近道を探していると、行き止まりの家のせっかちなご婦人が、私の事情を知って自転車をカスタマイズしてくれた。改造された自転車はものすごいスピードが出て、操縦を誤って事故った。スタンドのようなところに突っ込んでいく私を、俯瞰で見た。私は、死んだんだろうか。そういえば今晩、6時半から宮本浩次のコンサートを見に行く予定だった、と思い出す。次の瞬間、私は交通量の多い大通りの真ん中を、会場目指して彷徨い歩いていた。
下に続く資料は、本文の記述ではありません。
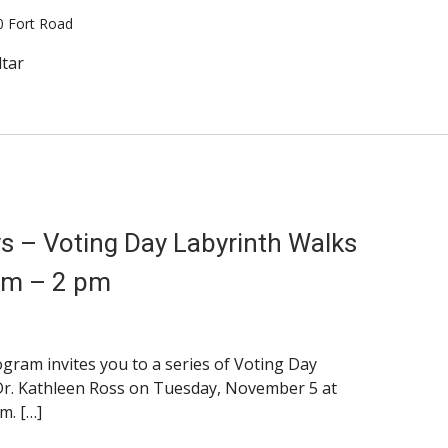
0 Fort Road
ltar
ays – Voting Day Labyrinth Walks
pm – 2 pm
am invites you to a series of Voting Day
Dr. Kathleen Ross on Tuesday, November 5 at
m. […]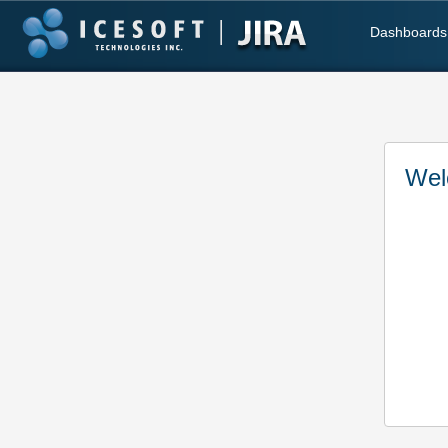
Dashboards
Wel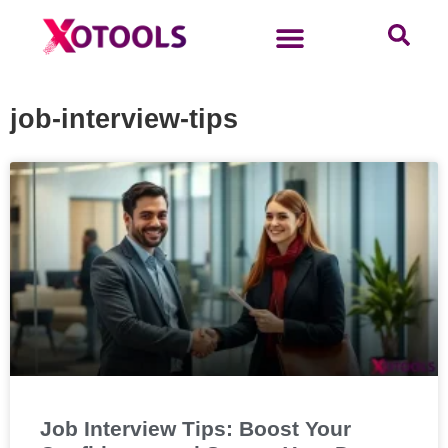
job-interview-tips
Job Interview Tips: Boost Your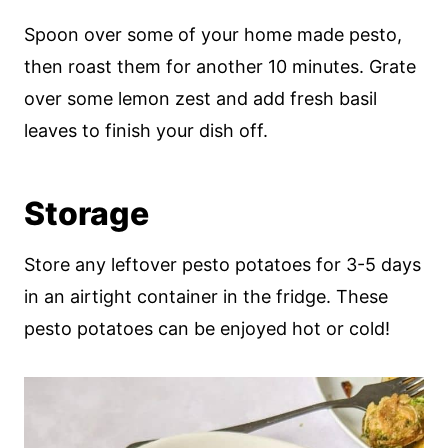
Spoon over some of your home made pesto,
then roast them for another 10 minutes. Grate
over some lemon zest and add fresh basil
leaves to finish your dish off.
Storage
Store any leftover pesto potatoes for 3-5 days
in an airtight container in the fridge. These
pesto potatoes can be enjoyed hot or cold!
今日は色々ツイてないし、どうせチケットも忘れてきただろうとバッグを見ると、チケットだけはちゃんと入っていた。こんなボロボロの格好で、ボサボサの髪で、体も透明気味だけど、私はコンサートのチケットを持っている。しかし、ここは、一体、どこだろう。信号待ちする黒い車が、彷徨い惑う私に声をかけた。「まだ間に合うよ。乗ってく?」時間は、6時25分。車には、すでに半透明の人が数人乗っているのが見えた。

そんな夢を見て、起きた。誰かが笑っている声が聞こえる。私の好きな鳥が鳴いている。わざわざ眠る意味がわかる気がした。どんな悪夢を見たって、それよりは優しい現実が起こしてくれる。どんなに苦しい現実も、寝て夢を見て忘れられる。存在するかどうかだって怪しいこの不思議な世界では、どんな奇妙な夢だって、ありがたい。太陽と月の存在だけは絶対だと忘れないでいて欲しい。昼と夜があるから、人はリセットできる。

オーブはストーブ。木星が魚座に戻ってきた秋の日に、先生の言葉がふと思い出される。ストーブはたとえ部屋の隅っこにあっても暖かい。オーブはストーブ。それについては今度書こう。最近は真夜中の星空が綺麗。真夏の太陽のもとにあるシリウスが、真冬には夜と共に現れる。だから、秋は真夜中。空はそのまま時計。ではでは、綺麗な星空に見惚れて事故らないように、くれぐれも運転には気をつけて。そして、素敵な夢の続きが見れますように。